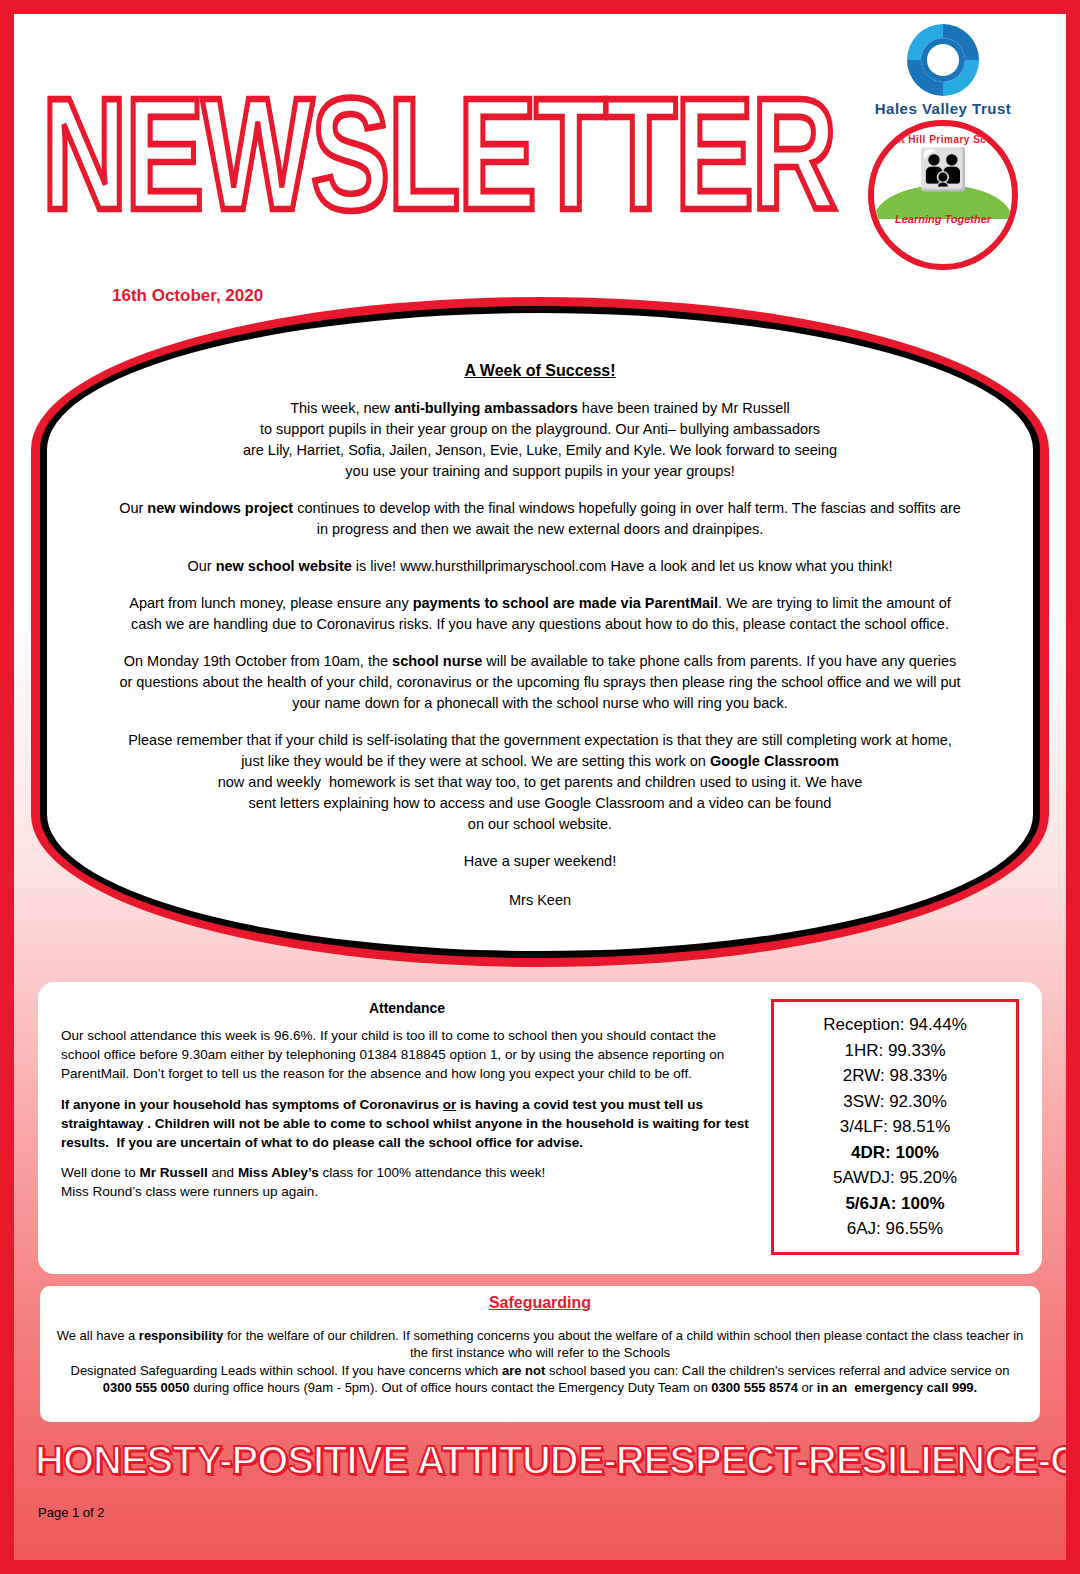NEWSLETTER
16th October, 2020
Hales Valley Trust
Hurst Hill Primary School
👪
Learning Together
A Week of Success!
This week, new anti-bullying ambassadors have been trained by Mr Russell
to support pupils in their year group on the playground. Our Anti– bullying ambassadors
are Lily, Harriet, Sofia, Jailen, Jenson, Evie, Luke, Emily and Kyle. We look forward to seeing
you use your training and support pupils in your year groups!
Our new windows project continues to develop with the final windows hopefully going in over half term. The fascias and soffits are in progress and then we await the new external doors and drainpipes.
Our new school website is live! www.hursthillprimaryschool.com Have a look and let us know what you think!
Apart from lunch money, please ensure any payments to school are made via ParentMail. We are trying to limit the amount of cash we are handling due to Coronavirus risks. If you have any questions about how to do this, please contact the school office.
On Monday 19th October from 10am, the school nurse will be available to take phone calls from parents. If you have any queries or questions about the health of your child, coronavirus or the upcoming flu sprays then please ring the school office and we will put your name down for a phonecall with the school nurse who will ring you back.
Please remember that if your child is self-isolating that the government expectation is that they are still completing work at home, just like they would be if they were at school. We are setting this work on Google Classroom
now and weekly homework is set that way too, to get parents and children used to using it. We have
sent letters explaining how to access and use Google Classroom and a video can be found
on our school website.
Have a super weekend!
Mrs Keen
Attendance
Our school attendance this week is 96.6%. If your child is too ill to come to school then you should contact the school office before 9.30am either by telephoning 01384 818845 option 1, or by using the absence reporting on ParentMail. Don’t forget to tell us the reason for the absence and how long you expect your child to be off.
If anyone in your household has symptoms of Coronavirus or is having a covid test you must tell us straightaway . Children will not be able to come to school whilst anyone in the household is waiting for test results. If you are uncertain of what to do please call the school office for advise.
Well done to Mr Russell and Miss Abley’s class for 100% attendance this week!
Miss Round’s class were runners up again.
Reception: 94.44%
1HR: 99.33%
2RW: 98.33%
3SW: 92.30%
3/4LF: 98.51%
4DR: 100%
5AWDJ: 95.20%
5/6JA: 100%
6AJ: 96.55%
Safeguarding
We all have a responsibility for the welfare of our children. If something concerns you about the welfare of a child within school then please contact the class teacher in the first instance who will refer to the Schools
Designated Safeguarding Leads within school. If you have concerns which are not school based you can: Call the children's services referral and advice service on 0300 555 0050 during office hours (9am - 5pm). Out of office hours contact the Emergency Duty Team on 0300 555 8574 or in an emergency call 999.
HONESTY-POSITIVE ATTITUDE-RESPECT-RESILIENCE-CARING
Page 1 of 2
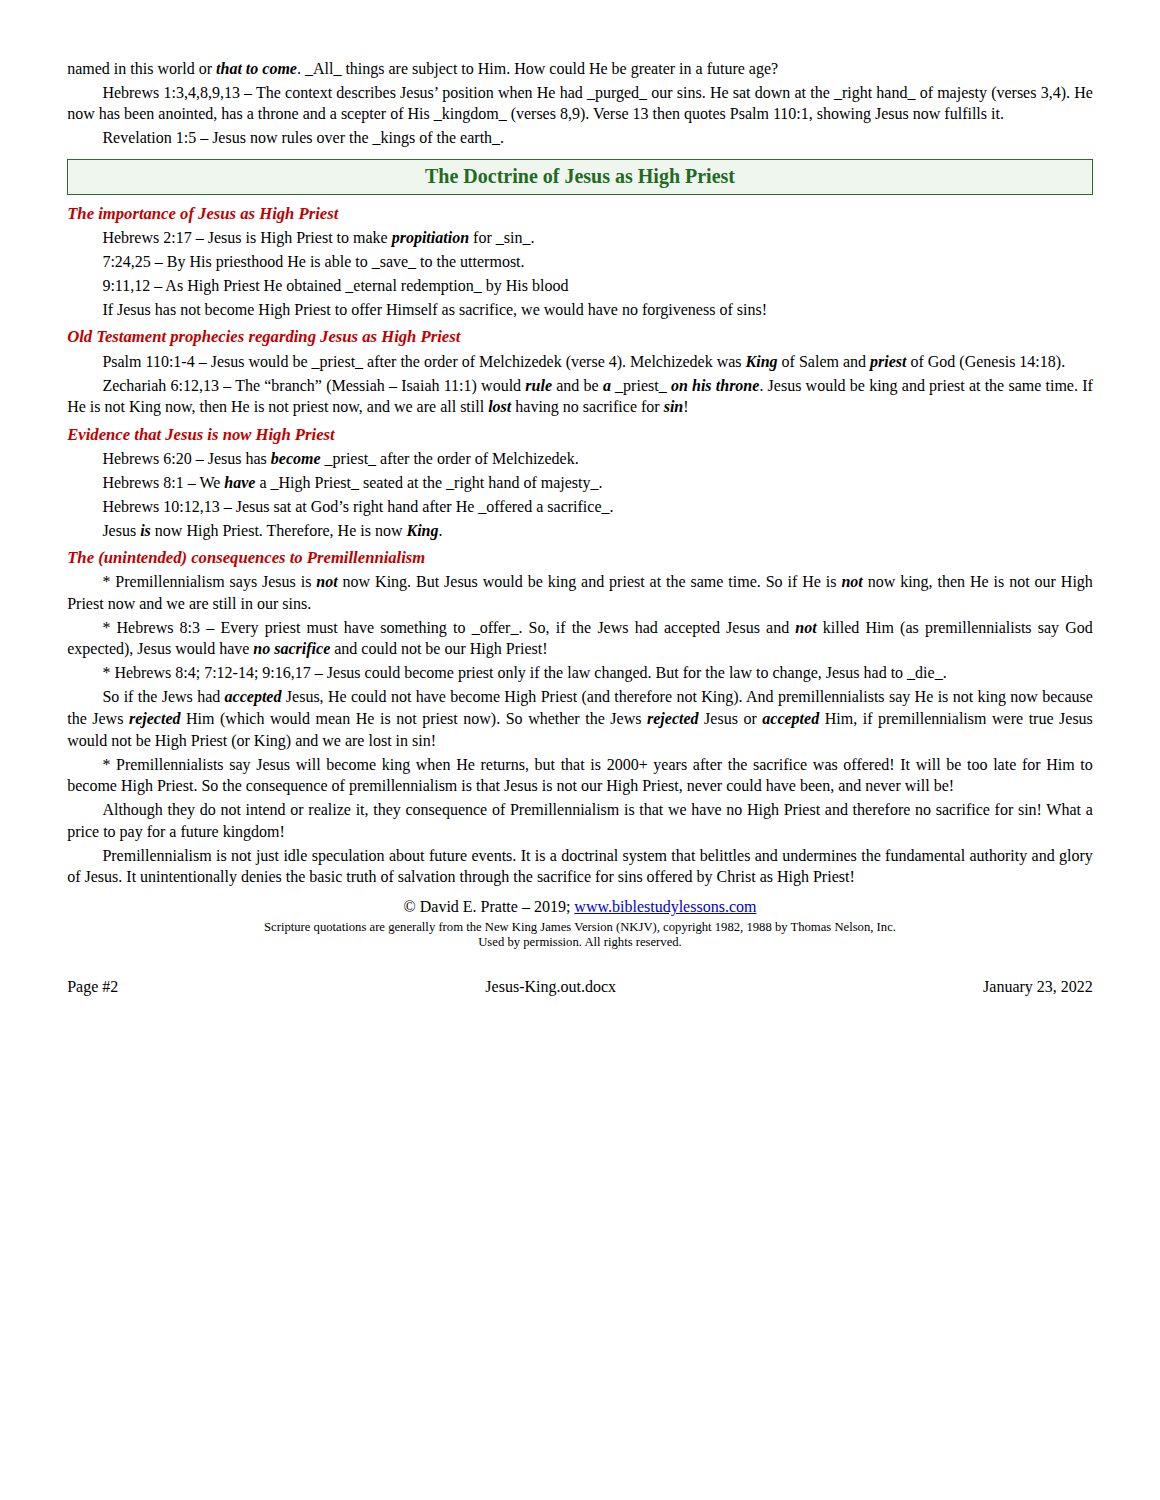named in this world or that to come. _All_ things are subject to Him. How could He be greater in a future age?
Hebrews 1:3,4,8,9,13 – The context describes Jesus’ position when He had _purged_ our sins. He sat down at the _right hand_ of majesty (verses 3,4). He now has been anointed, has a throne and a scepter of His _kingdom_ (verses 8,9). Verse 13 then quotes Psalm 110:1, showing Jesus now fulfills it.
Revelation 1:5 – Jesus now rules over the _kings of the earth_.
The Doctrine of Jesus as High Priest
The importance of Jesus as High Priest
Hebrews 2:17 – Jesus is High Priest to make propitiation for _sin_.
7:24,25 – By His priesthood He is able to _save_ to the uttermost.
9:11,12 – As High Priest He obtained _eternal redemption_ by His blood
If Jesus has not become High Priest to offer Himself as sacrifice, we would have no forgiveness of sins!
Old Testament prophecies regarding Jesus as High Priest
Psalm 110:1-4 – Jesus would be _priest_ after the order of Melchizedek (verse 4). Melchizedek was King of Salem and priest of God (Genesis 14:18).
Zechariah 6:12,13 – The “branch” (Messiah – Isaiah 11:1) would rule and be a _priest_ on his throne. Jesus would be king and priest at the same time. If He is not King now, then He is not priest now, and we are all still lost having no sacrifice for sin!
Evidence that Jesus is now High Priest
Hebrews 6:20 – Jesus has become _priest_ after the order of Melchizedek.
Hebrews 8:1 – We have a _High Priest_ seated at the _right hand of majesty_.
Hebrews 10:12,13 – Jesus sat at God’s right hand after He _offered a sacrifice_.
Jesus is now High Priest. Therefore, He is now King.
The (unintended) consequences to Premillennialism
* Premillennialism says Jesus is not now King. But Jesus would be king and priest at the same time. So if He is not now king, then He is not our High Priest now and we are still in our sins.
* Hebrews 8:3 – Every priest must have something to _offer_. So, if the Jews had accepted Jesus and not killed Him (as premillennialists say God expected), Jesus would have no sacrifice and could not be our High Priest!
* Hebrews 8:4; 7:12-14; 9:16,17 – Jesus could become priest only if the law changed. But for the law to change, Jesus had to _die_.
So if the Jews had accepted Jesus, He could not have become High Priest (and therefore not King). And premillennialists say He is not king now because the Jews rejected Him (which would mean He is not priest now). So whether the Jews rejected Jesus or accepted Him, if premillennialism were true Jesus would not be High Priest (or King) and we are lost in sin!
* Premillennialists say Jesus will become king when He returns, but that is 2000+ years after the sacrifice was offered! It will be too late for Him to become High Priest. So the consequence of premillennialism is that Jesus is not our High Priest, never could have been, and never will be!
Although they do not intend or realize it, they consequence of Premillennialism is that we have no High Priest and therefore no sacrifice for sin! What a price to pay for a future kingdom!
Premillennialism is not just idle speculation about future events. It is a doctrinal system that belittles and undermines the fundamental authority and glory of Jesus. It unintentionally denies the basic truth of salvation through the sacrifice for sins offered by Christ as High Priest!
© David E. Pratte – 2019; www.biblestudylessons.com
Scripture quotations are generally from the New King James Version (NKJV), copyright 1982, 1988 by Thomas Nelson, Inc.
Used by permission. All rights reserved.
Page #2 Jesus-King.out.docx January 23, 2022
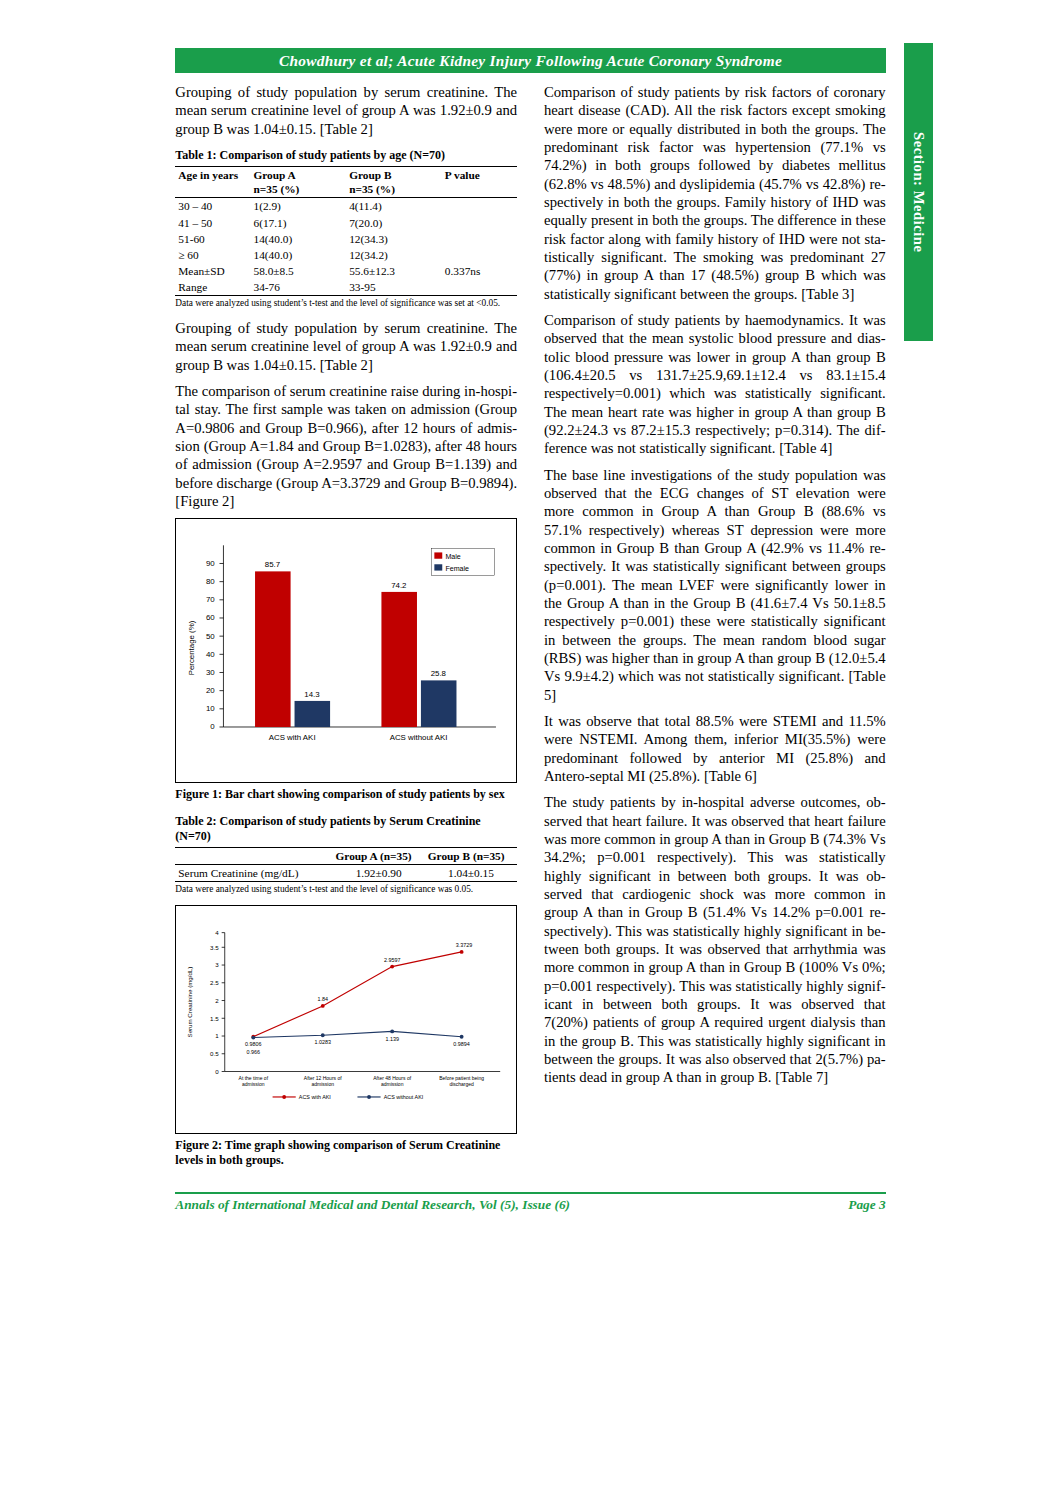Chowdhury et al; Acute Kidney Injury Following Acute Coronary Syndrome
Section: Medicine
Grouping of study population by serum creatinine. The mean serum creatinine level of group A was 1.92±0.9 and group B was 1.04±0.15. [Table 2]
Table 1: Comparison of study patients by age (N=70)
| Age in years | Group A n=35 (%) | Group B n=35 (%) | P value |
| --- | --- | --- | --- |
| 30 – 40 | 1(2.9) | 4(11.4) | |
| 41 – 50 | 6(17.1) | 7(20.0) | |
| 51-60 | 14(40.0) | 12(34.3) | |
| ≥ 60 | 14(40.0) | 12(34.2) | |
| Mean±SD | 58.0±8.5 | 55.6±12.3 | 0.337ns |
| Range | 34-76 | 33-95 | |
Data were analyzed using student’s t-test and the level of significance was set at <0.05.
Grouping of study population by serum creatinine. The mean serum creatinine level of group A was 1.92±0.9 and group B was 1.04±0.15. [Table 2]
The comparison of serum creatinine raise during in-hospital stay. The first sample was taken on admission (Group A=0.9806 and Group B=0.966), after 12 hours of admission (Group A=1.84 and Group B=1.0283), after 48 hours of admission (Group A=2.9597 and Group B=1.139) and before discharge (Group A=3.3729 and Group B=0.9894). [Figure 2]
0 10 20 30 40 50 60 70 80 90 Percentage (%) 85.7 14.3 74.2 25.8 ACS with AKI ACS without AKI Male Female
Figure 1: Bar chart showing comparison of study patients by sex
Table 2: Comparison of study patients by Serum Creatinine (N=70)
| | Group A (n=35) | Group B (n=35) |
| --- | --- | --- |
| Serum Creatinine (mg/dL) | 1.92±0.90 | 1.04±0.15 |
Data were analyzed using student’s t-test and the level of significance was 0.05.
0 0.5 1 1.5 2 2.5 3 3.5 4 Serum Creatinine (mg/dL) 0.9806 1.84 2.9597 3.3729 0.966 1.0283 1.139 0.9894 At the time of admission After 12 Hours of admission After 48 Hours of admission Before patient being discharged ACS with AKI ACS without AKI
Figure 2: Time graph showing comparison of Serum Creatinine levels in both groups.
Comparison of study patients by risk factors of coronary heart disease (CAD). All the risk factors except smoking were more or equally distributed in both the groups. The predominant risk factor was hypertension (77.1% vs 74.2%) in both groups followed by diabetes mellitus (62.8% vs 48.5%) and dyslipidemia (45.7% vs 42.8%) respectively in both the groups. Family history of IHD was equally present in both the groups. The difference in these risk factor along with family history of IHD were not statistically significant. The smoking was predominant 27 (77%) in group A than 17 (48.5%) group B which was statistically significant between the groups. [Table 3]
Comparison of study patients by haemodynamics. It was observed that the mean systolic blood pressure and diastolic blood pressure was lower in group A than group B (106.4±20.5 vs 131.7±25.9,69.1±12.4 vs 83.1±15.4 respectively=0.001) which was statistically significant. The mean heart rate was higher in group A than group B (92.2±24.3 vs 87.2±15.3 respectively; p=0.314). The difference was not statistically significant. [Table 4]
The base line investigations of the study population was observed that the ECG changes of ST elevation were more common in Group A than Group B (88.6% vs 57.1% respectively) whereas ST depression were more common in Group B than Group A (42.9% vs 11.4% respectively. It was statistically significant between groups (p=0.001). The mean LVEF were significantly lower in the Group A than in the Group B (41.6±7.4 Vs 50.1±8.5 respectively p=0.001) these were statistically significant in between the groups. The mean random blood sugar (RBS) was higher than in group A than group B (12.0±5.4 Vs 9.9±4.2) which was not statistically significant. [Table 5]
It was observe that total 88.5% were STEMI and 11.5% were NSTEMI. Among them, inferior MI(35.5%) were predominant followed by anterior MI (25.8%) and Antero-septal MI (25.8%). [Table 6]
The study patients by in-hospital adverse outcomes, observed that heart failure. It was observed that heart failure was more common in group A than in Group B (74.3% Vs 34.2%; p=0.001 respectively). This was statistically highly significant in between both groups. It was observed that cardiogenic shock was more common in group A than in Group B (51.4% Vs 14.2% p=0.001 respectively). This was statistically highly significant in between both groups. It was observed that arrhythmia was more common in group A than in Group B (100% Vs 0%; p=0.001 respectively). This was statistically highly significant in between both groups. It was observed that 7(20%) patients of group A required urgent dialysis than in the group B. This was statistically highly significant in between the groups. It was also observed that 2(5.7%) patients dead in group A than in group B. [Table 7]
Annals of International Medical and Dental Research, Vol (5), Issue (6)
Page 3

+===+

> What is expected:
Count the lines in the material above where the word "order" occurs, and reply with nothing but the number.

> Reply:
2